Dyeing hair is almost as old as human civilisation because it is wired to a fundamental human impulse that refuses to accept ageing. Ancient India too, had evolved an astonishing range of recipes and procedures for preparing hair dyes. Like in the present time, the hair-dye industry was a thriving business in India for centuries.


ONE OF THE EARLIEST RECORDS that give detailed recipes for preparing hair-dyes is a delightful Sanskrit work titled Navanitakam. Dating back to the 2nd Century CE, the work is primarily an Ayurvedic treatise that also deals with a number of allied subjects. A separate essay will be published on it at a later date on The Dharma Dispatch.
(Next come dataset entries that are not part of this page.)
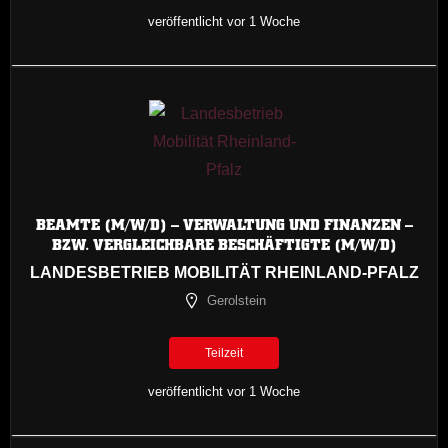
veröffentlicht vor 1 Woche
BEAMTE (M/W/D) – VERWALTUNG UND FINANZEN –
BZW. VERGLEICHBARE BESCHÄFTIGTE (M/W/D)
LANDESBETRIEB MOBILITÄT RHEINLAND-PFALZ
Gerolstein
Teilzeit
veröffentlicht vor 1 Woche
Verses 1 thru 27 in the tenth chapter of the Navanitakam deals with the recipes for preparing hair-dyes. What strikes us immediately is the intimate and detailed knowledge of a stunning range of plants, herbs and metals used for making hair-dyes. Even more stunning is the manner in which it provides precise information for making a variety of concoctions and mixtures to produce specific results. A further nuance is also interesting to note: not all ingredients were used directly as hair dyes; some were used merely as dye-producing agents. However, the end goal was the same: to produce a deep black or blue-black hair-dye.


As we noted in our essay about the art and science of making perfumes in ancient India, the Navanitakam too, invokes various Devatas and proclaims that using hair-dye signals Mangalam or auspiciousness, and that it aids the attainment of the Purusharthas.